Ahsoka smiled in the darkness and collapsed atop him in exhaustion.
###
The world was made of starlight.
They blazed around her, soft but overwhelming in their multitudes. Life beyond count, from simple bacteria to the complex organism of her own body.
She turned away from the life-lights, plunged into the deepest places of the flow. Muted presences, softly iridescent in the light of her life, brushed against her, through her, but none of them were Rex-
Her light was slowly dimming, stripped from her by the power of her immersion in the flow.
A presence touched her, achingly familiar-
Don't do this, Ahsoka.
###
"Rex."
Her voice cracked. Her body felt stiff and heavy, alien from disuse. Her senses felt dull, and for an anxious moment, she wondered if she was blind. No, it was merely the darkness of the tomb.
"Rex!"
His body rested under her hands, but he himself was long gone. Gone to a place she couldn't follow, not yet.
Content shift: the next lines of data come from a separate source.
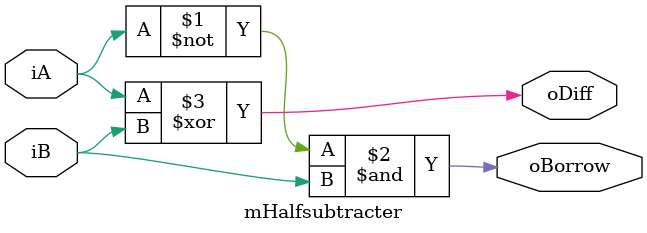
<source format=v>
module mHalfsubtracter( input iA,			//data input A
								input iB,			//data input B
								output oDiff,		//difference out
								output oBorrow	//borrow out
								);
						 
assign oBorrow = ~iA & iB;
assign oDiff = iA^iB;

endmodule
</source>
Someone had turned her back.
"Rex!"
She hunched over him and wept, simultaneously lashing out with the Force. The rock over the tomb split asunder with a crack like the world breaking. Or perhaps it was a crack of thunder, as the storm raged all around, rain slashing against her skin, wind yanking at her clothing.
Eventually, the rain slowed to a drizzle and then to nothing. The wind died. The thunder and lightning moved on. Ahsoka lifted her head from her dead husband's chest.
"Rex," she whispered and kissed him a final time. Then she rose and climbed out of the tomb.